The Global 100 edition of Webranking by Comprend 2017-2018 reveals that European companies continue to dominate the top spots, with US and Chinese companies trailing behind.
Reaching an average score of 40.2/100 (compared to 38/100 last year), the world’s 100 largest global companies fell on average five points behind the Europe 500 list; with 45.3/100.
While it is necessary to note that companies in North America and Asia adhere to different accounting and disclosure rules than their European counterparts, it remains imperative for them to be transparent on issues that stakeholders deem important. Of the stakeholders that form the base for the Webranking criteria, slightly less than half covered markets outside of Europe, showing that the criteria are relevant also for global companies.
German companies are crowned top performers
German chemicals company BASF takes first place in the ranking with 75.6 points, followed by German life sciences company Bayer, holding on to second place with 71.6 points. Last year’s winner, Deutsche Telekom, rounds up the podium in third place with 67.1 points.
European companies stand out in the crowd
Webranking works as a stress test, in that it measures the fundamentals of online corporate and financial communications and dialogue of the largest listed companies, based on stakeholder demands. The research’s objective is to promote a digital culture within companies and help them understand how to meet the growing expectations of stakeholders.
As the criteria in the protocol is based upon the needs and expectations of stakeholders – through annual surveys to investors, journalists and jobseekers – half of the max score (50 points out of 100) is considered the threshold at which companies respond adequately to capital demands.
19 companies pass the stress test this year, up from twelve last year, all of them comprising of European companies. In line with last year, the majority of global companies find themselves in the held back category (68 companies). Thirteen companies fail the stress test altogether, made up almost-entirely of American-owned companies.
Global companies up their investment in employer branding
Attracting the best talent is not as easy as it looks. For this reason, companies on the Global 100 list are upping their investment in this space, creating careers sites that are not only engaging, but meet job seekers needs. In fact, they outperform in this section by three points compared to the companies on the Europe 500 list.

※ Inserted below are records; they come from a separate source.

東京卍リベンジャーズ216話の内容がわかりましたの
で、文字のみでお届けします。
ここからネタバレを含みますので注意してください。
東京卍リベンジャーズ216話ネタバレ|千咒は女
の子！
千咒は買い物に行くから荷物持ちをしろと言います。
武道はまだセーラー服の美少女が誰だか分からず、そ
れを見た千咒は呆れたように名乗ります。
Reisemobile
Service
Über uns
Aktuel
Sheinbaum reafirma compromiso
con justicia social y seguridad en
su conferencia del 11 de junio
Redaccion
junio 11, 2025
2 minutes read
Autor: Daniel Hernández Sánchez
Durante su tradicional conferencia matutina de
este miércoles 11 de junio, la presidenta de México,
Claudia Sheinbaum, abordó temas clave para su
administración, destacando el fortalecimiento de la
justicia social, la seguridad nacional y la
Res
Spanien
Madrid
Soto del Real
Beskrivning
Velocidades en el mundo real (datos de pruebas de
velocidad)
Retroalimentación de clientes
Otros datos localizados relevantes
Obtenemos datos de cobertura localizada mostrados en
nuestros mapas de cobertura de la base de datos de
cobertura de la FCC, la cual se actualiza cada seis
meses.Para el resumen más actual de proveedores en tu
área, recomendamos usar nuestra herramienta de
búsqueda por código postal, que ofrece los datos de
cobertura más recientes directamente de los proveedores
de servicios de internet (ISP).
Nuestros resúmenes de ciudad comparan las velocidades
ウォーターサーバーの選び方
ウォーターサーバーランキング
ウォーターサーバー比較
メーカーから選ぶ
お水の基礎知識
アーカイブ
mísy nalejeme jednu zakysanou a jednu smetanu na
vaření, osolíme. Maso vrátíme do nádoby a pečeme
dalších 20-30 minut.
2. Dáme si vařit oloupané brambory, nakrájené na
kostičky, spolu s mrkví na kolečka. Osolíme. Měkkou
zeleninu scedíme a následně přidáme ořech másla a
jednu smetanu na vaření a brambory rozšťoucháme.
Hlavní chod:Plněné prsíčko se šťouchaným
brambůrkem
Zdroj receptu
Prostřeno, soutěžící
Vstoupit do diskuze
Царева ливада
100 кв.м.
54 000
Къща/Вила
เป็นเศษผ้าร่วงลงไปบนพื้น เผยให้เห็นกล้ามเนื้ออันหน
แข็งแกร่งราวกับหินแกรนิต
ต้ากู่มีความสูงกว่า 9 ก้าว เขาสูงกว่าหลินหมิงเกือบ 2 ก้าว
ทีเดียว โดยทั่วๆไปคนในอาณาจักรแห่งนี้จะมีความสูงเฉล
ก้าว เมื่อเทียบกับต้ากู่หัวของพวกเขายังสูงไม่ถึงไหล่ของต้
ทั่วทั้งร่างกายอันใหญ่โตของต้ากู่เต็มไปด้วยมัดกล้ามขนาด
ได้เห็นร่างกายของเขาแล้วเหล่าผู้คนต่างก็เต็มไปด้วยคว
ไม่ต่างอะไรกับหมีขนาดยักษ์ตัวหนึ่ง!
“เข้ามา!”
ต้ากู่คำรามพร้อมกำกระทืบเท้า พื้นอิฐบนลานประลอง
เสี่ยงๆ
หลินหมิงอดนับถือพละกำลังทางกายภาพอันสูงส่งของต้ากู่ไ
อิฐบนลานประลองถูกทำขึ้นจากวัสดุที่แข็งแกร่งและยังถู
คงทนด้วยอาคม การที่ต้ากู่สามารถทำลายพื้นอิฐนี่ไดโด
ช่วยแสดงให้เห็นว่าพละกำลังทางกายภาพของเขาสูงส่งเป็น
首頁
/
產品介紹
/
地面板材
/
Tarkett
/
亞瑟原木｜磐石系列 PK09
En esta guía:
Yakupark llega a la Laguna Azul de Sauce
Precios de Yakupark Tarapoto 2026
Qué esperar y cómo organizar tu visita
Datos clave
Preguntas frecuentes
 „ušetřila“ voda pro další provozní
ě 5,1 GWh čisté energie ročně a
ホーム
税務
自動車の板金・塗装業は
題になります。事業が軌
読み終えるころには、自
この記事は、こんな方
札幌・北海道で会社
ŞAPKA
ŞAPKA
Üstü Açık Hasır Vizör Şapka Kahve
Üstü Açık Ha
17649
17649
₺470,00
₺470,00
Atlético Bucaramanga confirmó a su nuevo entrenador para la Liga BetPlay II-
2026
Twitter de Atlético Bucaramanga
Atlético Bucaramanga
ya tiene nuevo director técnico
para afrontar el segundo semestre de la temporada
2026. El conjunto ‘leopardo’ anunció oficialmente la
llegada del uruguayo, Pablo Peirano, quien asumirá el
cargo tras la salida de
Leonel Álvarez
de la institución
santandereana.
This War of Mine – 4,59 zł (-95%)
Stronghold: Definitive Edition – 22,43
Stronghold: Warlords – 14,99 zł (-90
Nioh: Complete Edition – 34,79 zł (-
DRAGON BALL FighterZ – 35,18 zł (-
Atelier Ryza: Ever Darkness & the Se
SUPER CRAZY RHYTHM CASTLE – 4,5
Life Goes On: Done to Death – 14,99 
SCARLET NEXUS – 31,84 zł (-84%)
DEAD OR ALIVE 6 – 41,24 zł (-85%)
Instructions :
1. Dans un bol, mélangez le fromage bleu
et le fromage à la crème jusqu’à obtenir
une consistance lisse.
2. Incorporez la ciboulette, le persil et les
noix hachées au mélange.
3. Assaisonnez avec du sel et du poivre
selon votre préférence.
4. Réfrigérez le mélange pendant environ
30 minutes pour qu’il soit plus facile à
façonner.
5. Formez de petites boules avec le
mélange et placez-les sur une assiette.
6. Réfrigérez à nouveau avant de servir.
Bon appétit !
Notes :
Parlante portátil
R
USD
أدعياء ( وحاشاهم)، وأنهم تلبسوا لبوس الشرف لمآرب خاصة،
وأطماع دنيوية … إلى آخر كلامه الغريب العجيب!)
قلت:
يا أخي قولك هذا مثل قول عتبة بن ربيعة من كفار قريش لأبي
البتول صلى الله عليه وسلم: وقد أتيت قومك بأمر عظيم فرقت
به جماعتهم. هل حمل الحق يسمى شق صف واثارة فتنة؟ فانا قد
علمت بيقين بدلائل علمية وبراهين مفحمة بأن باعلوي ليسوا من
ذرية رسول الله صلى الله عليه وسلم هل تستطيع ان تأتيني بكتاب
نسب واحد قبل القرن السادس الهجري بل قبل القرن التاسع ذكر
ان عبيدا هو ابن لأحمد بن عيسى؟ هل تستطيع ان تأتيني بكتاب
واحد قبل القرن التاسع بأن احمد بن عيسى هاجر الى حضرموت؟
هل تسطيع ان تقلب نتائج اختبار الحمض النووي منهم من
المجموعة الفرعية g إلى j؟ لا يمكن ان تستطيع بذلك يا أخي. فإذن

Swiss pharmaceutical company, Roche, remains one to watch for effective employer branding. The company presents a well-stocked careers page, which not only covers employment opportunities, but also details employee rewards, career development and the company’s view on balancing work and life.
Lack of transparency in investor relations remains a weak spot
Global companies continue to demonstrate a lack of transparency when it comes to presenting clear and concise information in the investor relations section of their corporate website. Investors and analysts are increasingly looking beyond the annual report for useful information in understanding the investment story of a company – strategy, targets, risk management and debt feature highly in their list of expectations. Although, a mere 18% of the 100 companies we evaluated fulfil these expectations (compared to 29% of the companies in the Europe 500 list).
This year’s winner BASF is one of few companies who transparently communicates on matters that go beyond mere numbers. Take a look for example at their strategy, which outlines their principles, corporate purpose and focus areas.
Sustainability remains a European prerogative
Only one US company – Lockheed Martin Corporation – makes it into the top 10 sustainability communicators this year, with the rest made up of European companies. The sustainability section is also one of the worst performing sections of the corporate website, a surprising result given its increasing importance worldwide. In Europe, a new directive on non-financial information has made it obligatory for some countries – such as Italy – to report on non-financial matters. Rising global expectations for corporations to demonstrate responsibility and act in accordance to widespread global changes such as climate change also continue to grow every day.
Stand out performers this year include Nestlé, Roche and Unilever, who demonstrate a clear corporate responsibility in tackling societal and environmental problems in a strategic manner.
Top 10 performers
German, Swiss and British/Dutch companies dominate the list of the top 10 performers, with Chevron as the first non-European company on 26th place, with 43.2 points.